Abstract:Despite achieving remarkable performance on various vision-language tasks, Transformer-based pretrained vision-language models (VLMs) still suffer from efficiency issues arising from long inputs and numerous parameters, limiting their real-world applications. However, the huge computation is redundant for most samples and the degree of redundancy and the respective components vary significantly depending on tasks and input instances. In this work, we propose an adaptive acceleration method SmartTrim for VLMs, which adjusts the inference overhead based on the complexity of instances.
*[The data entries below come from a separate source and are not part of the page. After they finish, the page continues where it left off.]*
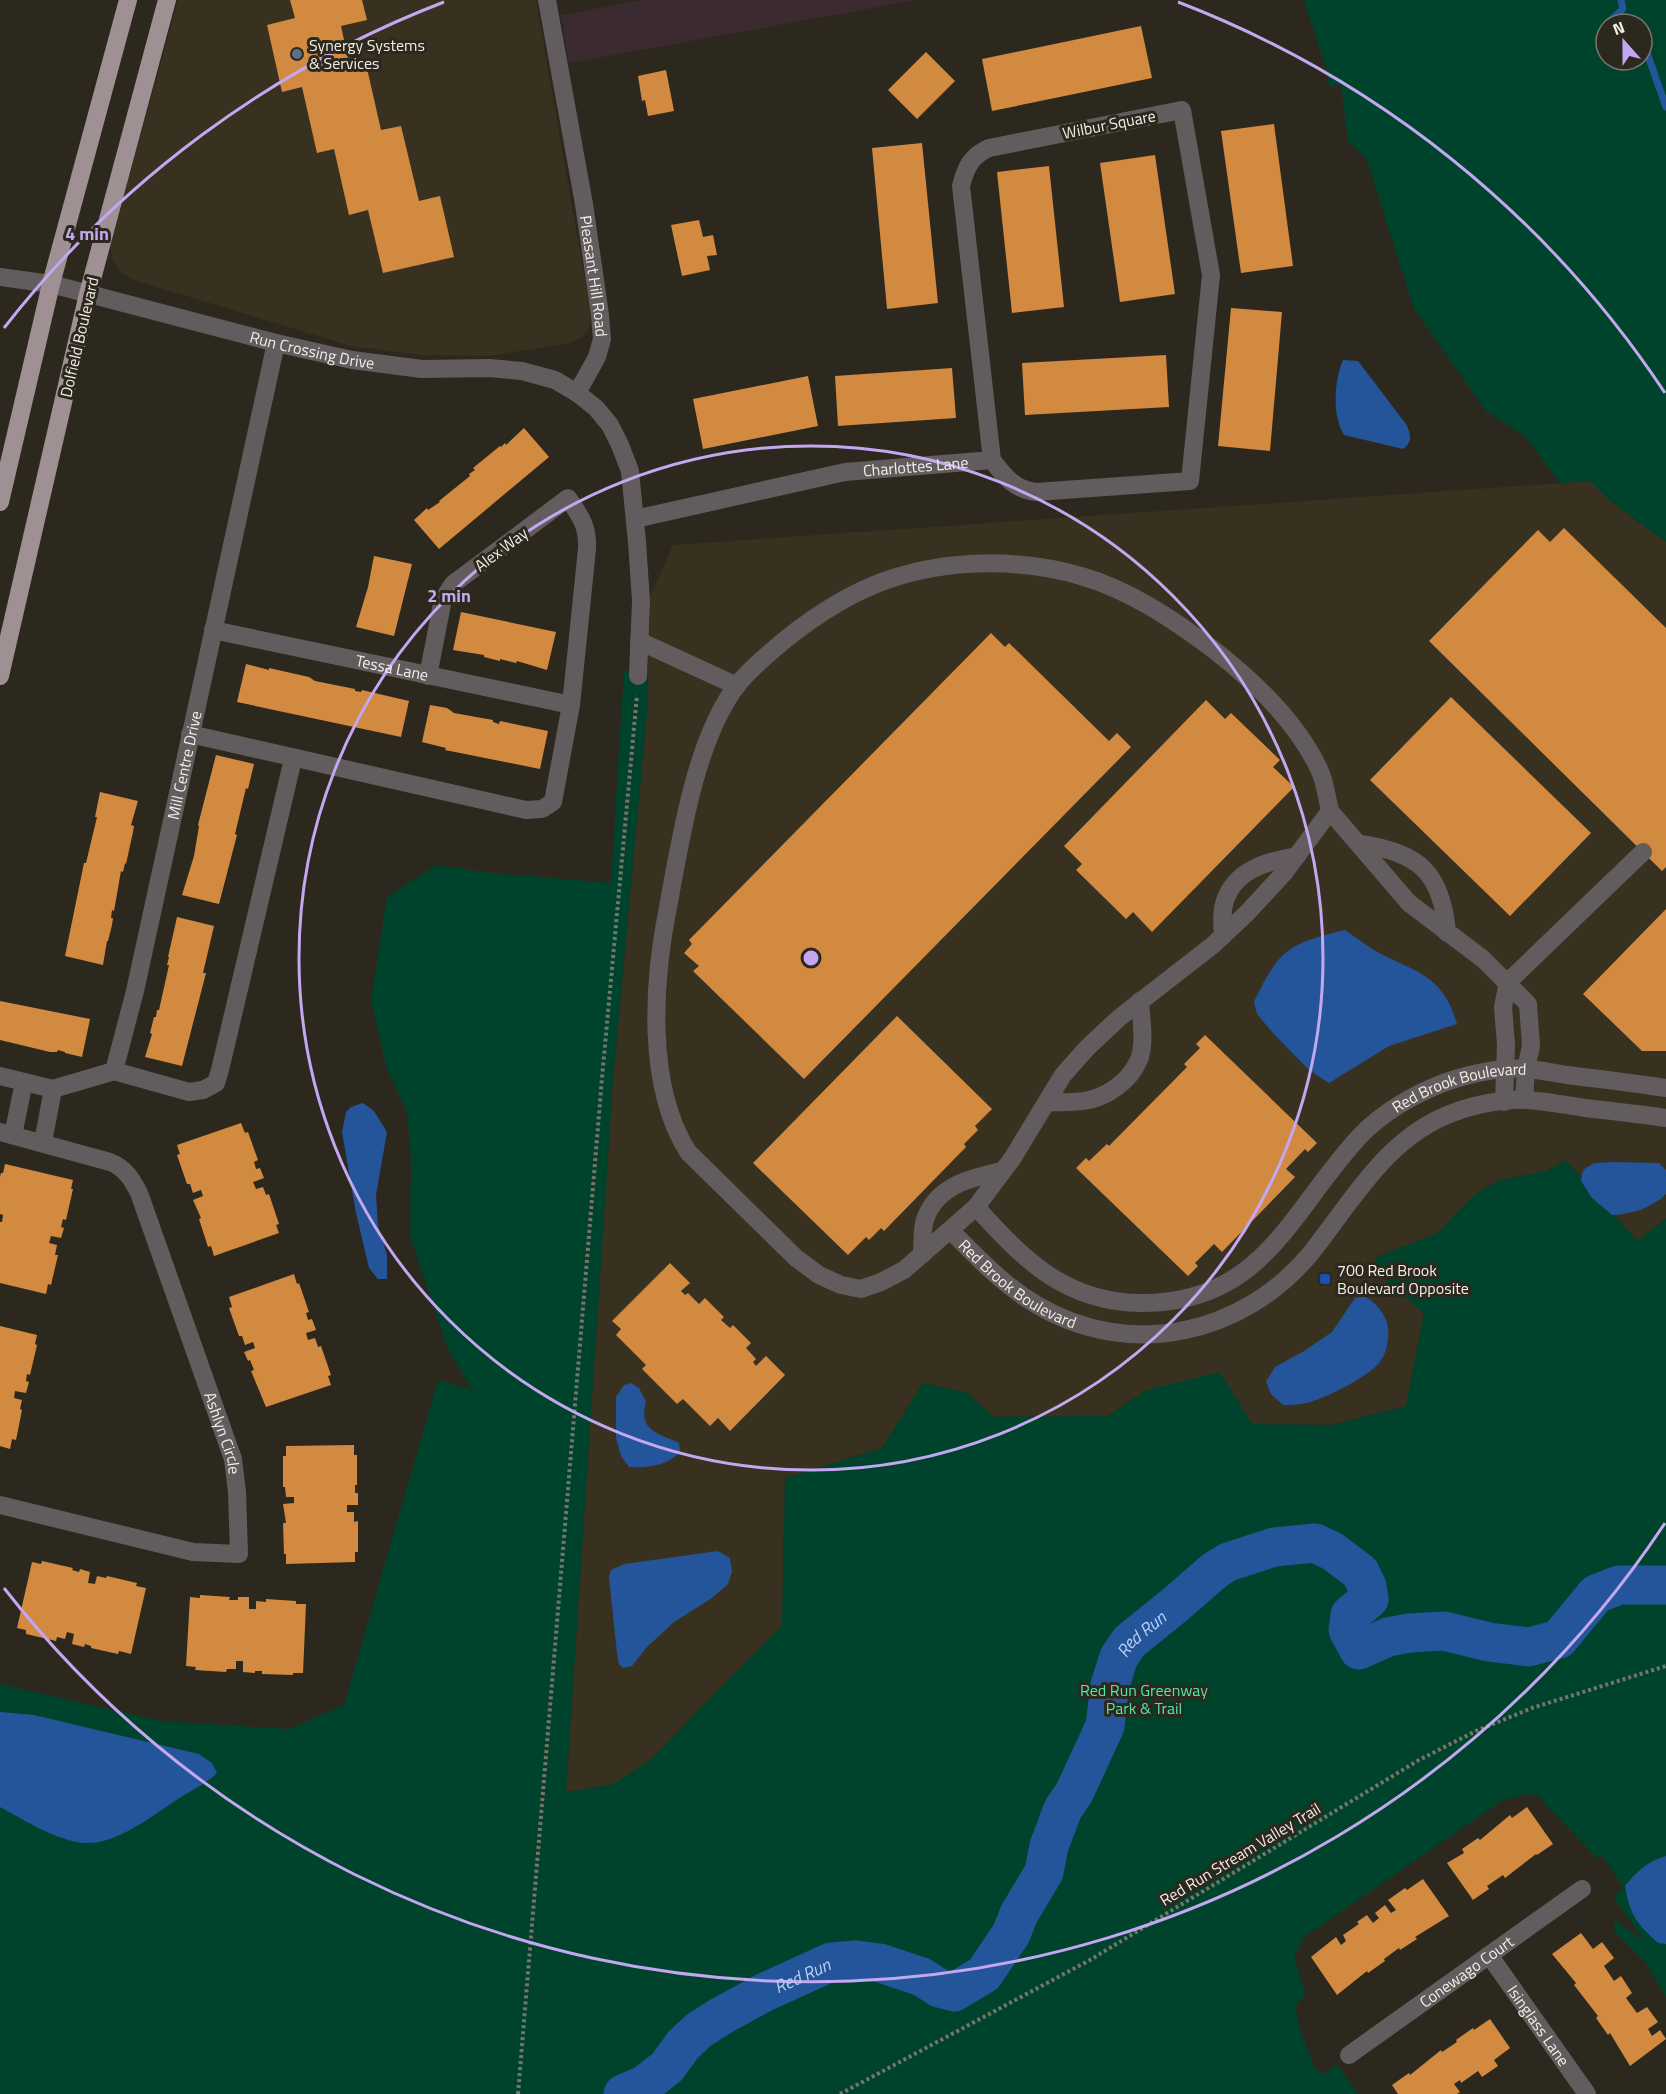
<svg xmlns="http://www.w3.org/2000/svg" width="1666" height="2094" font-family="'Titillium Web',sans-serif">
<rect width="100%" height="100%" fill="#2d281d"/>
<g fill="#393120">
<path d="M178,0H536L591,315L589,329L583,337L571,343L488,356L422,355L351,346L134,280L120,272L113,261L110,247Z"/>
<path d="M1591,481L1609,500L1666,542V1219L1637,1241L1566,1160L1546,1171L1497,1181L1472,1197L1438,1233L1374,1258L1387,1282L1424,1313L1406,1406L1332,1425L1252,1424L1147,1390L1108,1416L994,1417L967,1393L923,1383L882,1448L785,1478L782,1625L651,1759L614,1784L566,1792L613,1080L647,712L650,597L673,545Z"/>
</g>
<path fill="#3c2a31" d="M642,0H917L569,63L561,15Z"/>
<g fill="#00432c" fill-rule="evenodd">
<path d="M1304,0H1666V542L1609,500L1591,481L1560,483L1526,437L1486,411L1414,309L1366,157L1348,142L1341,85L1329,86L1325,65ZM1606,24H1642V60H1606Z"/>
<path d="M648,670L647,712L613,1080L566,1792L614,1784L651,1759L782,1625L785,1478L882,1448L923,1383L967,1393L994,1417L1107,1416L1147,1390L1220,1372L1252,1424L1332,1425L1406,1406L1424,1313L1387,1282L1374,1258L1438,1233L1472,1197L1497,1181L1546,1171L1566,1160L1637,1241L1666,1219V1997L1645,1962L1614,1932L1615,1920L1644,1941L1613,1896L1624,1888L1601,1855L1597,1858L1547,1806L1540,1796L1530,1794L1503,1800L1304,1937L1294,1956L1305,1994L1296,2006L1298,2024L1315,2068L1324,2074L1337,2064L1358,2094H0V1684L161,1721L289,1729L344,1705L438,1380L472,1390L447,1347L410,1236L411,1162L407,1112L386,1066L371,1001L387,897L437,865L493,873L611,883L624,671Z"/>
</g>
<g fill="#245499">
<path d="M1343,360L1358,361L1406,424C1411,434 1413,442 1403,449L1344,435C1332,416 1334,381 1343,360Z"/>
<path d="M1345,930C1357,938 1368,947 1381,954C1420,973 1444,978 1457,1024L1389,1046L1329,1083L1309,1070L1272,1032L1257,1014L1254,1002C1261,986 1274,961 1288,951C1302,940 1328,934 1345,930Z"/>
<path d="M363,1103L374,1111L387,1132L376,1195L378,1225L387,1255V1279H378L369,1268L356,1213L342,1132L346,1112L351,1107Z"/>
<path d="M1613,1162L1659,1163L1666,1170V1194C1652,1208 1632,1214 1612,1215L1592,1198L1581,1181L1583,1170L1594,1163Z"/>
<path d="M1364,1296C1376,1303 1386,1313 1388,1328C1389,1340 1387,1353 1379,1363C1369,1376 1323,1400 1306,1403C1299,1405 1290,1405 1283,1405L1271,1394L1266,1382L1275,1367L1304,1351L1332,1332L1355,1298Z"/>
<path d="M631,1383L639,1388L646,1402C638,1431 658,1433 679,1443L680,1451C669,1466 647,1468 629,1467L621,1456L616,1438V1397L624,1385Z"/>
<path d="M718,1551L730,1558L732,1572L728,1584L712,1598L674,1622L647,1647L632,1666L623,1668L619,1664L617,1653L609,1577L611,1570L624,1564Z"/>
<path d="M0,1712L34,1715L199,1754L212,1763L217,1773C204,1785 190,1791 175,1801C151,1817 115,1845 85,1843C57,1841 24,1820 0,1807Z"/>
<path d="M1666,1856V1944L1658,1943C1636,1923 1630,1915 1625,1886C1636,1872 1648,1861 1666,1856Z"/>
</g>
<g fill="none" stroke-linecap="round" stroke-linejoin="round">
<g stroke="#245499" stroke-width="7">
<path d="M1606,24L1623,9L1621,0"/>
<path d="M1606,25L1604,34L1606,37"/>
<path d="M1642,43L1644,44L1666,107"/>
</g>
<path stroke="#245499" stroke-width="39" id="s1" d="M623,2094L644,2085L667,2067L683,2045L699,2030L721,2016L765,1992L831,1962L857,1960L880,1963L922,1977L939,1988L954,1992L984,1974L1011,1934L1019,1914L1044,1872L1049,1846L1063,1809L1074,1793L1105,1726L1110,1685L1119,1657L1129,1642L1176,1604L1215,1570L1228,1562L1274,1547L1315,1543L1332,1551L1360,1572L1367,1586L1369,1599L1350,1615L1348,1630L1359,1650L1388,1637L1409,1633L1444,1631L1489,1642L1529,1647L1559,1639L1596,1594L1619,1585H1666"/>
</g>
<g fill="#d18a40">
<path d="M290,0H362L367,20L341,26L350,68L366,64L381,130L401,126L419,201L440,196L454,257L383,273L368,210L349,215L334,149L317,153L302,87L282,92L267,25L295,18Z"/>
<path d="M1141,26L1152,78L992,111L982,59Z"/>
<path d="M926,52L955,81L917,119L888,90Z"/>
<path d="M666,70L674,111L648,116L645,100L642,101L638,76Z"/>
<path d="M1274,124L1293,266L1241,273L1221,131Z"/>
<path d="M922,143L938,303L887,309L872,148Z"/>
<path d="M1155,155L1175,294L1120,302L1100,163Z"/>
<path d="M1049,166L1064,307L1012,313L997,172Z"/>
<path d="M699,220L703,237L713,235L717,255L707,256L710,270L682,276L671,225Z"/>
<path d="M1231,308L1282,312L1270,451L1218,446Z"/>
<path d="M1166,355L1169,407L1025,415L1022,363Z"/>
<path d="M952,368L956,418L838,426L835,376Z"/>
<path d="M808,376L818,426L703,449L693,399Z"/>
<path d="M524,428L549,457L439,549L414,520L427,508L428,510L440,502L439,501L470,476L469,474L475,470L473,468L500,446L501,447L505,443L506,445Z"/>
<path d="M1564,528L1666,628V867L1662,871L1429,641L1538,530L1550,542Z"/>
<path d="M374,556L412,564L394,636L356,627L368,587Z"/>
<path d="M461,612L556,632L547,670L517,661L516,663L500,659V661L484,657V655L453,650Z"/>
<path d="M991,633L1005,647L1009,643L1109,741L1117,733L1131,747L804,1079L693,971L699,966L684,953L692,944L689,940Z"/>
<path d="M246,664L269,670V668L309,677L315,681L355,689V691L361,692L362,690L409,701L401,737L237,702Z"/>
<path d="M1451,697L1591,833L1510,916L1370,780Z"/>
<path d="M1206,700L1225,719L1231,713L1280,760L1273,767L1294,787L1152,932L1133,912L1126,919L1076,870L1082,864L1064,846Z"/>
<path d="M430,705L447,708L454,713L493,720V722L499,724L500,721L548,731L540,769L445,750L446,748L422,742Z"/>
<path d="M216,755L254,764L248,789L246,788L235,834L237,835L219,904L182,895L194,856L199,826L198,825Z"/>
<path d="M100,792L138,801L131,825L134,826L133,832L126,864L125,863L123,872L121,871L114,911L112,910L111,918H113L112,925L108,941H107L103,965L65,956L84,863H86L97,817H95Z"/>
<path d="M1666,909V1051H1642L1583,994Z"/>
<path d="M177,917L214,926L203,973H206L182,1066L145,1057L152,1034L150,1033L154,1017H156L157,1010H159L169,965H167L169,957H168Z"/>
<path d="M0,1001L90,1019L82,1057L65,1053V1052L58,1050L57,1052H50L0,1040Z"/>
<path d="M897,1016L992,1109L975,1126L978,1130L964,1144L966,1147L884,1231L881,1228L869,1240L866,1237L848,1255L753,1163Z"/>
<path d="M1205,1035L1317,1143L1308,1152L1305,1149L1286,1169L1295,1177L1222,1252L1214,1244L1195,1263L1198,1266L1188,1276L1076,1168L1086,1158L1089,1161L1107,1144L1109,1146L1187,1067L1184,1064L1200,1048L1196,1044Z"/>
<path d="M241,1123L245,1133L248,1132L258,1160L254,1162L256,1169L260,1168L264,1178L253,1182L256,1189L263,1187L266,1195L269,1194L279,1224L276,1225L279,1233L214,1256L211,1246L208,1247L199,1219L201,1218L193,1200L203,1196L201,1190L193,1193L190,1184H187L177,1155L180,1154L177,1145Z"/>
<path d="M5,1164L73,1180L71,1189H73L66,1220L63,1219L61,1227L64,1228L61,1238L51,1236L49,1243L57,1245L55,1255H58L51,1285L48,1284L46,1294L0,1283V1222H2L3,1215L0,1214V1177L1,1173H3Z"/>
<path d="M670,1263L690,1283L681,1291L685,1295L688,1293L699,1304L705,1298L724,1317L721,1320L730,1328L733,1325L751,1343L746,1348L756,1359L753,1362L756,1366L766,1356L785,1375L730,1431L718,1418L710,1426L683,1399L677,1404L642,1369L646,1365L616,1335L621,1329L612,1321Z"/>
<path d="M294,1274L297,1284L299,1283L309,1312L306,1313L308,1320L312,1319L316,1330L306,1333L308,1340L315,1338L318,1347L321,1346L331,1375L328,1376L331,1385L266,1407L251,1371L254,1370L250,1360L248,1361L244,1352L255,1348L253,1342L245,1345L242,1336H239L229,1308L232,1307L229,1297Z"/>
<path d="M0,1326L37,1335L35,1344L37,1345L30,1375L27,1374L26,1381L29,1382L26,1393L15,1391L14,1398L22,1400L20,1409L22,1410L16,1440L12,1439L10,1449L0,1446Z"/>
<path d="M354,1445V1455H357V1485H355V1493H358V1505H347V1512H354V1522L358,1521V1552H355V1562L286,1564V1554H284L283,1523H286L283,1504L294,1503V1497H286L285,1487H283V1456H286V1446Z"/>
<path d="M42,1561L73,1568L72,1570L79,1572L80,1569L90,1572L88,1583L95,1584L97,1576L106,1578L107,1576L137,1583L136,1586L146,1588L131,1654L119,1651L118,1654L91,1648V1646L85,1644L84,1647L72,1644L74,1634L67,1632L65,1639L57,1637L56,1641L26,1634V1630L17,1628L32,1562L41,1564Z"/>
<path d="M200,1595L230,1597L229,1600H238V1597H249V1609H256V1601L266,1602V1599L296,1601V1604H306L303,1673H293V1675L262,1674V1671H255V1673L243,1672V1661H236V1669H227L226,1672L195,1670L196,1667L186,1666L190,1597L200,1598Z"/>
<path d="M1527,1807L1553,1844L1537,1855L1536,1854L1505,1878L1503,1875L1487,1886L1489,1889L1473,1900L1447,1863L1464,1853L1462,1849L1478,1838L1480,1840L1510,1815L1512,1818Z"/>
<path d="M1423,1879L1449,1916L1415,1937L1417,1939L1400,1950L1399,1948L1384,1959L1385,1961L1368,1973L1367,1971L1337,1995L1311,1957L1336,1937L1341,1945L1346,1941L1343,1935L1359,1924L1357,1922L1367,1915L1373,1923L1379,1918L1375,1913L1385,1905L1391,1913L1396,1910L1388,1900L1405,1888L1407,1890Z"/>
<path d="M1581,1933L1593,1949L1602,1942L1614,1958L1604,1966L1614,1981L1621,1976L1632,1993L1626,1998L1637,2013L1647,2007L1658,2022L1648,2029L1652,2036L1660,2030L1666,2039L1630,2066L1610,2033L1608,2035L1596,2018L1598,2016L1574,1985L1576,1983L1552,1954Z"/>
<path d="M1490,2019L1510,2048L1494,2060L1498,2066L1482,2077L1478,2071L1461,2083L1460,2080L1454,2084L1460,2092L1457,2094H1398L1392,2085L1409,2073L1410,2075L1441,2050L1442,2052L1457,2042L1456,2040L1473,2028L1474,2030Z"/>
</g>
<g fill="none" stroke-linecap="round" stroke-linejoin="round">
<g stroke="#79746a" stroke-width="4" stroke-dasharray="3 3" stroke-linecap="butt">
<path d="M518,2094L602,1078L637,695"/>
<path d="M840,2094L1090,1960L1419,1760L1476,1731L1532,1708L1666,1666"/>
</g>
<g stroke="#635c5e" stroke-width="18">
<path id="s2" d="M547,0L584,204L600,315L602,339L597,357L577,393"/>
<path id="s3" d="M0,277L51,284L276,343L352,360L422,369L489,368L522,371L555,380L577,393L596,408L610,425L620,445L630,471L637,542L641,601L638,676"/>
<path id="s4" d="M635,519L845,472L992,460C1004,476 1015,490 1036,492L1190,481L1211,275L1182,110L989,148C971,156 966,167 961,186L992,460"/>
<path id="s5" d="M213,630L571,705"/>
<path d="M639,641L737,686"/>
<path d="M190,734L526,810L542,809L553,802L571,705L587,549C588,526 581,517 568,498L453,584L443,599L428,676"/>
<path d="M1330,811C1327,798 1325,781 1319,769C1297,722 1255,682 1214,650C1174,620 1130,590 1081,576C1019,558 948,559 887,580C850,593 816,615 786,639C769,653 751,668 737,685C695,741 681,838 668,907C653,982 646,1085 688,1152L796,1258L819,1275L841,1285L861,1289L881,1282L904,1270L976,1207L1012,1159L1063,1075L1087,1048L1119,1018L1213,945L1247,913L1284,873L1330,811L1409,903L1483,959L1528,1004L1531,1046L1526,1069L1524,1100"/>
<path d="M1360,844C1419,852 1442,873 1447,933"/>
<path d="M1223,936C1222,924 1221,910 1226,898C1237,869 1269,861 1297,856"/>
<path d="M114,1071L189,1092L203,1090L216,1083L220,1070L293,759"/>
<path id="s6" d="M0,1076L53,1089L114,1071L135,991L276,343"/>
<path d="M1047,1102C1079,1103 1101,1103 1125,1080C1131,1074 1137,1065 1140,1057C1145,1039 1141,1018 1140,1001"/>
<path d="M1504,1102L1506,1045L1503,1007L1508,982L1643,852"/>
<path id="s7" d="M0,1132L110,1162C125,1168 132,1179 139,1193L233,1459L237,1492L239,1554L193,1552L0,1505"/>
<path d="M13,1135L24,1082"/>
<path d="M43,1142L53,1089"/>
<path id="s8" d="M976,1207C1024,1260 1066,1303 1142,1303C1263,1303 1290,1212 1359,1137C1381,1113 1416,1093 1446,1082C1470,1074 1501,1067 1527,1069C1540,1070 1554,1073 1567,1075C1600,1079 1633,1083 1666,1088"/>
<path id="s9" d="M951,1231C977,1257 1004,1286 1037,1305C1130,1360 1243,1335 1311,1253C1353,1200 1387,1136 1455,1112C1476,1104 1504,1099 1526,1100C1546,1101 1565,1105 1585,1108C1612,1111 1639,1114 1666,1118"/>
<path d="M922,1255C923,1243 921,1228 926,1217C938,1185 973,1177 1003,1171"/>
<path id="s10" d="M1489,1955L1587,2094"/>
<path id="s11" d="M1349,2055L1582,1889"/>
</g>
<g stroke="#9e9093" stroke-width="18">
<path d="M0,502L51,284L128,0"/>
<path d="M0,676L88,294L167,0"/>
</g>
</g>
<g fill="none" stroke="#c4a7f1" stroke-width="3">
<circle cx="811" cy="958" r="512"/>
<path d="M1665 1523A1024 1024 0 0 1 4 1588M4 328A1024 1024 0 0 1 444 2M1178 2A1024 1024 0 0 1 1665 393"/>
</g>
<circle fill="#5c6f8a" stroke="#2d281d" stroke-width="2" cx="297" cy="54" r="6"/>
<rect fill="#1a4fb4" stroke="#2d281d" stroke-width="2" x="1319" y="1273" width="12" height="12" rx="3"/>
<g text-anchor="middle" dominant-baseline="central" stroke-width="6" stroke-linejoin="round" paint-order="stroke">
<g font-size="16" fill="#f2eee7" stroke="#2d281d" text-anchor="start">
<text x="309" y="45">Synergy Systems<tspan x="309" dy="18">&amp; Services</tspan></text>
<text x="1337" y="1270">700 Red Brook<tspan x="1337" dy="18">Boulevard Opposite</tspan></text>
</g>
<g font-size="16" fill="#f2eee7" stroke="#2d281d">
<text transform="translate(1109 124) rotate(-11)">Wilbur Square</text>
<text stroke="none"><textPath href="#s2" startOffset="280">Pleasant Hill Road</textPath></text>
<text transform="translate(79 337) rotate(-77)">Dolfield Boulevard</text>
<text stroke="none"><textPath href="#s3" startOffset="321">Run Crossing Drive</textPath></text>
<text stroke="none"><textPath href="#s4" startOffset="286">Charlottes Lane</textPath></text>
<text transform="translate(501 549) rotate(-37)">Alex Way</text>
<text stroke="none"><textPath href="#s5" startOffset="183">Tessa Lane</textPath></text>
<text stroke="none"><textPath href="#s6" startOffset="432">Mill Centre Drive</textPath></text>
<text stroke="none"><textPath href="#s8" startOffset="600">Red Brook Boulevard</textPath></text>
<text stroke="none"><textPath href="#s9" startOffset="86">Red Brook Boulevard</textPath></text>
<text stroke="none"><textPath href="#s7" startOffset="412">Ashlyn Circle</textPath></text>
<text transform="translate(1240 1854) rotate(-31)">Red Run Stream Valley Trail</text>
<text stroke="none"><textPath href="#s11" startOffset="144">Conewago Court</textPath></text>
<text stroke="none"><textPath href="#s10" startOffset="86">Isinglass Lane</textPath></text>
</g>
<g font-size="16" fill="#4fe7ab" stroke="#2d281d">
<text x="1144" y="1690">Red Run Greenway<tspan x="1144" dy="18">Park &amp; Trail</tspan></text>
</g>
<g font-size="18" font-style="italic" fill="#b5cff6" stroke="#2d281d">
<text stroke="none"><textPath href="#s1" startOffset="795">Red Run</textPath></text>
<text stroke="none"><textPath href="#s1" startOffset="218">Red Run</textPath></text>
</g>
</g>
<circle cx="811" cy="958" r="9" fill="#c4a7f1" stroke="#2d281d" stroke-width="3"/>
<g font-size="18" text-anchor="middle" font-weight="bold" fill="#c4a7f1" stroke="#2d281d" stroke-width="6" stroke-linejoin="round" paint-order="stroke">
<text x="87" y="240">4 min</text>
<text x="449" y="602">2 min</text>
</g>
<g transform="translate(1624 42) rotate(339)"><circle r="28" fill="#2d281d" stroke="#7c776e" stroke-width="1.5"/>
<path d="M0-4.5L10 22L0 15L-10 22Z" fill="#c4a7f1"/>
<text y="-9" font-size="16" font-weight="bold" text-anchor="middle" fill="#f2eee7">N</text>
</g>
</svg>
Specifically, SmartTrim incorporates lightweight trimming modules into the backbone to perform task-specific pruning on redundant inputs and parameters, without the need for additional pre-training or data augmentation. Since visual and textual representations complement each other in VLMs, we propose to leverage cross-modal interaction information to provide more critical semantic guidance for identifying redundant parts. Meanwhile, we introduce a self-distillation strategy that encourages the trimmed model to be consistent with the full-capacity model, which yields further performance gains. Experimental results demonstrate that SmartTrim significantly reduces the computation overhead (2-3 times) of various VLMs with comparable performance (only a 1-2% degradation) on various vision-language tasks. Compared to previous acceleration methods, SmartTrim attains a better efficiency-performance trade-off, demonstrating great potential for application in resource-constrained scenarios.